> **THE INPUT**:
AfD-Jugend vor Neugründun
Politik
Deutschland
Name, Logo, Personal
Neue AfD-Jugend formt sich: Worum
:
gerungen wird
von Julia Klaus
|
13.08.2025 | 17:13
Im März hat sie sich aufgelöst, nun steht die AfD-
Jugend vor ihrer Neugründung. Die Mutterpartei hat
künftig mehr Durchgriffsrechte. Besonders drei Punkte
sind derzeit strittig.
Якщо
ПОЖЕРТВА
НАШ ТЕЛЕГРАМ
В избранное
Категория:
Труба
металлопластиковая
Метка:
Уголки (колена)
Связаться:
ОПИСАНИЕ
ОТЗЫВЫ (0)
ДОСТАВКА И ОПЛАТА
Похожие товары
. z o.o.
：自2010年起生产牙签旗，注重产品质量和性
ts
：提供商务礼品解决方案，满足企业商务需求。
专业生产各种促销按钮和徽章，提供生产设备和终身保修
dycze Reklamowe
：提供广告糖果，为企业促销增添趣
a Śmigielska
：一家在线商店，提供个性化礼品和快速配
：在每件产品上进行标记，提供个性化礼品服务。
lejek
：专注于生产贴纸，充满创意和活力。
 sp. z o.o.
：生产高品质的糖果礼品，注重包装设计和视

* * *

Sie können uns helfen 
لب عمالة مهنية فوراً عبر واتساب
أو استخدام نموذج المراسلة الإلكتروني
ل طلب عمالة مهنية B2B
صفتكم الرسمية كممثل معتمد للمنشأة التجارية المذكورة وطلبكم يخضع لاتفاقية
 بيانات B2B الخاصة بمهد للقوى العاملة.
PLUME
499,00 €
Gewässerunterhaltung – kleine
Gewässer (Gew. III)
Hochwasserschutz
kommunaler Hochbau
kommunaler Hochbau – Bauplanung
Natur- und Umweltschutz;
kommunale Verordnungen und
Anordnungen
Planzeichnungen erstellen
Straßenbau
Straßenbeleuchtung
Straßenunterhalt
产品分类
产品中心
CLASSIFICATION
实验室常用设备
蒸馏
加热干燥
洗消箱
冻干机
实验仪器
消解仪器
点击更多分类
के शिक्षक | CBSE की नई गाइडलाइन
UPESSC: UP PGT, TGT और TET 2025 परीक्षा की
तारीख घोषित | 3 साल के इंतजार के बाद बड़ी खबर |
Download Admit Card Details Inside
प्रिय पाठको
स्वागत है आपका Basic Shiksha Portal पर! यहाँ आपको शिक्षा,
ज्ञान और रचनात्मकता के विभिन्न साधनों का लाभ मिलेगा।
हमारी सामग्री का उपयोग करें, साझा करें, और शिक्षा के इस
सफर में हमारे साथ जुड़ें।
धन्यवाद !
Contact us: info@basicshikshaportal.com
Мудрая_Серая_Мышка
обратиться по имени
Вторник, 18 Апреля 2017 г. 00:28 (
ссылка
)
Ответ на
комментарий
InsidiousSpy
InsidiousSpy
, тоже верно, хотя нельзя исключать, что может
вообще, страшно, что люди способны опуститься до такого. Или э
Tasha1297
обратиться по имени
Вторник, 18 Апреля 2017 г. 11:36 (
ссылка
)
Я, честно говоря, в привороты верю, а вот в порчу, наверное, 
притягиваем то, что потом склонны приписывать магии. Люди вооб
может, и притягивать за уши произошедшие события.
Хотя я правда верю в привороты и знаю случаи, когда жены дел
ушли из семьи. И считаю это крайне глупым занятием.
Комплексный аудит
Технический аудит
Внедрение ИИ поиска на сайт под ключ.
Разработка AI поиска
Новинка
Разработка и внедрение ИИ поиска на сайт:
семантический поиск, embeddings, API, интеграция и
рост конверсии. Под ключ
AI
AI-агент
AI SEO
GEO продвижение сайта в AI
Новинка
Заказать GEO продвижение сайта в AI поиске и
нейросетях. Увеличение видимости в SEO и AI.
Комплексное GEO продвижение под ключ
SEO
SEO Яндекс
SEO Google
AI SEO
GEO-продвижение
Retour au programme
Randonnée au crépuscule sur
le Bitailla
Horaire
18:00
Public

> **INSTRUCTION**: Look through the records and copy down every line that holds "поиска".

> **ANSWER**:
Внедрение ИИ поиска на сайт под ключ.
Разработка AI поиска
Разработка и внедрение ИИ поиска на сайт:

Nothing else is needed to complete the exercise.